Lesson 1 of 5 in module «Applied Part 10. Protecting Metrics from Goodhart's Law: Guardrail Metrics and Emergency Mode»

You are viewing the lesson without signing in. Sign in to save progress and take tests.

Source

Applied Part 10. Protecting Metrics from Goodhart: Guard Metrics and Emergency Mode

Status: Recommendation. Protecting KPIs with a paired guard metric and a blocking emergency mode is a well-established practice described in the Google SRE Book. The specific thresholds (silent_p0, manual_review_floor, audit_trace_coverage) and the validation.md v1.1 format are a recommended framework that most teams adapt.

For the educational run, it is enough to launch examples/goodhart-validator/ and see how a good MTTR is blocked by a rise in silent_p0. The metric network, trace fields, and threshold calibration belong to the full production track. If you encounter the name "red button" below, read it as a short alias for the formal emergency mode.
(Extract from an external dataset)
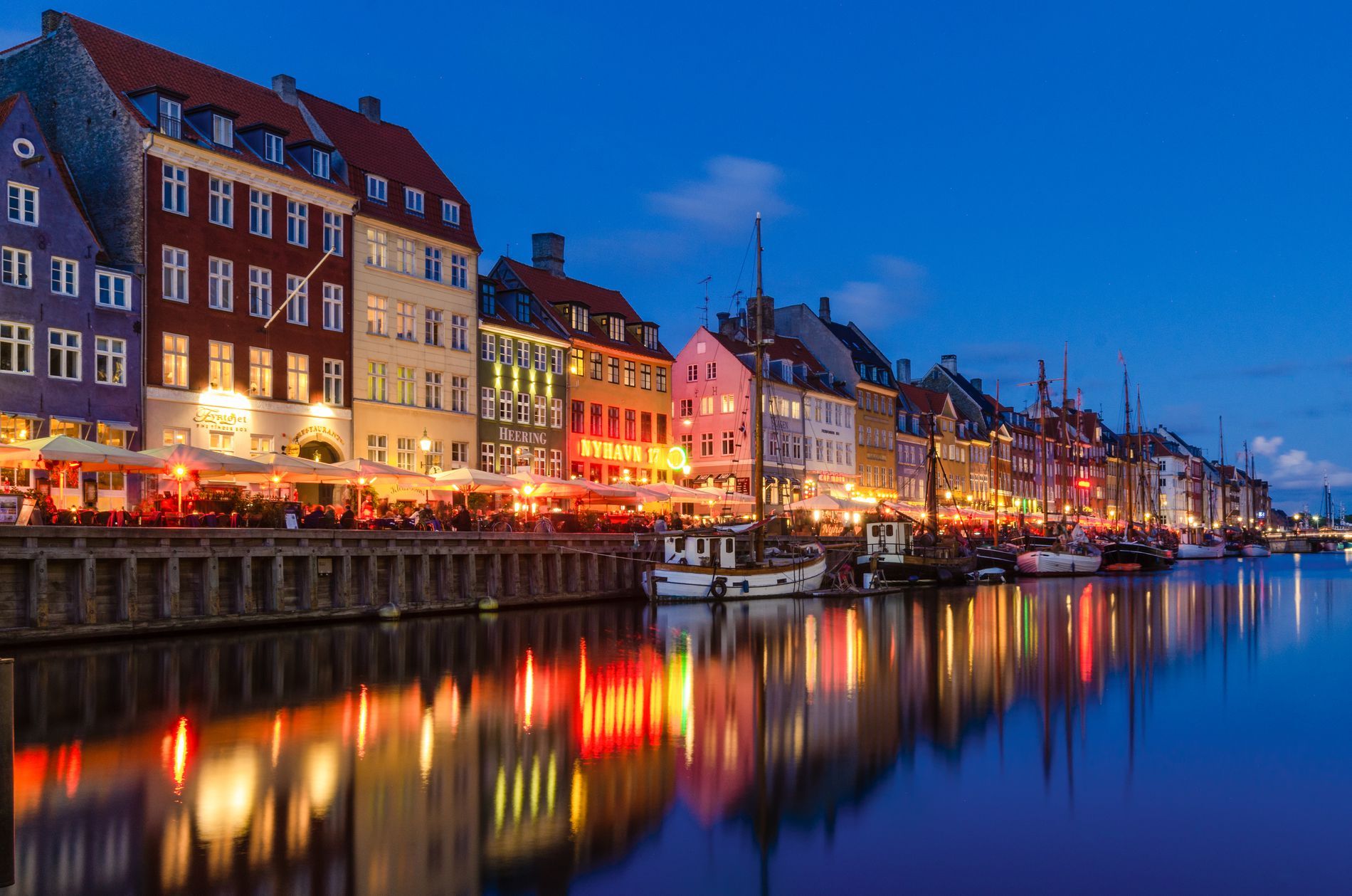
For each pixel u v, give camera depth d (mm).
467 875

In part 9 of the first volume, one metric per check was sufficient: "feedback is visible after publication," "the sum does not go negative." In a production scenario like cdn_error_budget_burn, the same logic is no longer enough. The agent log and fault dashboard from part 11 shows a contradictory picture after release, and a single metric becomes bait. Here we will expand it into a network of paired guard metrics — these are pairs of "KPI + safety net indicator," where the second prevents the first from being optimized at the cost of hidden damage. The catalog of typical manipulations this network protects against is systematized in part 20. SDD Antipatterns.

Before Reading

Foundation from the first volume: part 9 teaches checking the fact, not persuasive prose; part 20 shows how the process starts defending the wrong goal.
Local educational case: cdn_error_budget_burn, because an improved MTTR can be blocked by a rise in silent_p0.
Trace for capstone/: one target metric, one guard metric, and one blocked example for high_memory_usage.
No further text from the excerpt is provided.